Blog Post

Data Compression

,

We have come to that time of month again – blog party.  This time, the party is hosted by Jorge Segarra (aka SQLChicken) (Blog | Twitter).  The rules have also changed this month, though ever so slightly.  Now, we must insert a pic into our blog post rather than include the TSQL Tuesday in our blog title.  BTW, this month we are discussing features in SQL 2008 (supposed to be R2, but I am only discussing something that came out with 2008).

Pick your Poison…err Feature.

The feature that I have chosen is compression.  In SQL 2008 we have the option to compress backups as well as compress the data.  The data can be compressed in two methods as well.  I will just be discussing my experience with Page level compression.  I will touch lightly on the differences between row level and page level compression.

History

Do you recall a nifty utility that Microsoft gave us back in the glory days called Doublespace that was later renamed to Drivespace?  I do!!  Oh the memories are painful still.  That little compression agent was renamed due to the inaccuracy of the name.  You didn’t truly get double the space on your hard drive by using it.  I remember numerous support calls related to compression and all of them turned out ugly.  Something about compressing your drive and then losing everything because you used a Drive Overlay to access a larger disk drive than the BIOS supported and then used Doublespace to compress it.  Or another good one was to lose the doublespace bin files from a compressed drive.  You could also see heavy fragmentation issues.  All of these have created a heavy bias for me against mass compression utilities.

Ch Ch Ch Changes

Despite my heavy bias against compression, I have always like the ability to compress selectively certain files or folders.  The reasons for compressing in this method, for me, have largely been for archival purposes.  There are several file compression utilities out there on the market for use in performing this.

How does that relate to database compression?  I see database compression, as offered with SQL 2008, to be more like these file compression utilities than DriveSpace.  Data compression in SQL 2008 is not an all or none implementation.  You get to pick and choose what gets compressed.  That is a big time bonus for me.

The Setup

After some research and having learned a bit about compression, I decided to test it out.  I have yet to test performance as I have only tested the disk savings that compressing could generate.  There is a good demonstration on performance by Jason Shadonix here, for those that are interested.  I will be baselining and testing performance at a later time – that is just a bit beyond the scope for this article.

____________________

▸ **Task 1**
Translate this sentence from the blog post on data compression into Spanish: "Data compression in SQL 2008 is not an all or none implementation."

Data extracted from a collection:
____________________

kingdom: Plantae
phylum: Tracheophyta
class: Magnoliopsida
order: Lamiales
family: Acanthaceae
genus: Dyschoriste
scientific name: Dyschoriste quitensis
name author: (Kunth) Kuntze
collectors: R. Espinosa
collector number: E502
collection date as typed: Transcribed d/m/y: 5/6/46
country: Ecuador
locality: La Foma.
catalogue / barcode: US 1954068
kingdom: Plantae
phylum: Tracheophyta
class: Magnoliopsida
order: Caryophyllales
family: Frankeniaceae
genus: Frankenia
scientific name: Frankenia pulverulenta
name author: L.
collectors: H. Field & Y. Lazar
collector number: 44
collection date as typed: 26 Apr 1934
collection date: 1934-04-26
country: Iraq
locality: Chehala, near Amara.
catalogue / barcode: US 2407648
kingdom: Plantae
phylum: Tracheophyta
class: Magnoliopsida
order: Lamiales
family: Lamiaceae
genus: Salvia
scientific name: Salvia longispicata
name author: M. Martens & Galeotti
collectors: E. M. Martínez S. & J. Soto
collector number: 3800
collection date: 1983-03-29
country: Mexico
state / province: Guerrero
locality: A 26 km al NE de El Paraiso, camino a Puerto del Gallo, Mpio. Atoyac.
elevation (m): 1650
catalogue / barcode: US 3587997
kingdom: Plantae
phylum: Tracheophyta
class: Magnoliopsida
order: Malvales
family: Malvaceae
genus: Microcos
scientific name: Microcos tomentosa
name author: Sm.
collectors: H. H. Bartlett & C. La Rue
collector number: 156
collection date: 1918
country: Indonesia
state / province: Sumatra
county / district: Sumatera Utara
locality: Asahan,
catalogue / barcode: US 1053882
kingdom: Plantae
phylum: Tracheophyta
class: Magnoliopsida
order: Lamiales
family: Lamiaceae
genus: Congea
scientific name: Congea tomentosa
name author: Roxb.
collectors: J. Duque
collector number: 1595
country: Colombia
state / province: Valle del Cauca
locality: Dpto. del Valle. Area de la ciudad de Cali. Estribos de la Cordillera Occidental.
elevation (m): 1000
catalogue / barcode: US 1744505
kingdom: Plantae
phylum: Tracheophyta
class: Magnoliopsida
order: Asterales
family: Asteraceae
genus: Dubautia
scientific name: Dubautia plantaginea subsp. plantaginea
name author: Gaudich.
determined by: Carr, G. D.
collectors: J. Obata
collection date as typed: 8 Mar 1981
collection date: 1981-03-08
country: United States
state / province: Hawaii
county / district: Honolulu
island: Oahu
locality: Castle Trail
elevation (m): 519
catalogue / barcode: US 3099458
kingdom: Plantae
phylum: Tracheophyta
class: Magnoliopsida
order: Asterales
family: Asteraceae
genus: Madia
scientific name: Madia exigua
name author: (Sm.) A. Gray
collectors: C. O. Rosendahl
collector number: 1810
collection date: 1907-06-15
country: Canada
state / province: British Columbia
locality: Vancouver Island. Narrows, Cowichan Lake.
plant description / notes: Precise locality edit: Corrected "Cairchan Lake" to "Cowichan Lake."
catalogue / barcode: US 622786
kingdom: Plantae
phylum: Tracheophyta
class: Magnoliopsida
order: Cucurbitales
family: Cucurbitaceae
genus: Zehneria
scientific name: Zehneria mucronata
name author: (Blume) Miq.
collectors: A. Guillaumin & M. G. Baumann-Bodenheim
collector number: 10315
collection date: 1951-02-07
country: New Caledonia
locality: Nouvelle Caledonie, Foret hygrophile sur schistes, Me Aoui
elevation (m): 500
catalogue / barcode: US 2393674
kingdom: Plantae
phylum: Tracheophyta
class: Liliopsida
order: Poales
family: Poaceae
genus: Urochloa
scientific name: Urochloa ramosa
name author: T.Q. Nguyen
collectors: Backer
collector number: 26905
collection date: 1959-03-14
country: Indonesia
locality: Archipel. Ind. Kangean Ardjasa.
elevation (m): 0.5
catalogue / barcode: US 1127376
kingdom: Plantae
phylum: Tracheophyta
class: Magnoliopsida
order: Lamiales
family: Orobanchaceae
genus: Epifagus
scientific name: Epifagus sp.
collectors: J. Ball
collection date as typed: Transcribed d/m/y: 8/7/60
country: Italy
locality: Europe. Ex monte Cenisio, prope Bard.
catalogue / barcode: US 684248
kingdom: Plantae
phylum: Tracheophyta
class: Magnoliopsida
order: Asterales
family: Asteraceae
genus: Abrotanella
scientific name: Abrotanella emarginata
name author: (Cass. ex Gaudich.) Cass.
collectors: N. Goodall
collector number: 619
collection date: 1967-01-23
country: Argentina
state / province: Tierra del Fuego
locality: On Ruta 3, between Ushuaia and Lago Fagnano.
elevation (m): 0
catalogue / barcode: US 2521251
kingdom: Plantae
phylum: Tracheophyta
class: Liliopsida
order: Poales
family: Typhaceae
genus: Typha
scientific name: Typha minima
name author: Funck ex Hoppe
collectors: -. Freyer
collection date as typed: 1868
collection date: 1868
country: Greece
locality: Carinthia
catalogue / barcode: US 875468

____________________

▸ **Task 2**
Extract every line of the entries that contains the string "genus".

▸ **Output 1**
La compresión de datos en SQL 2008 no es una implementación de todo o nada.

▸ **Output 2**
genus: Dyschoriste
genus: Frankenia
genus: Salvia
genus: Microcos
genus: Congea
genus: Dubautia
genus: Madia
genus: Zehneria
genus: Urochloa
genus: Epifagus
genus: Abrotanella
genus: Typha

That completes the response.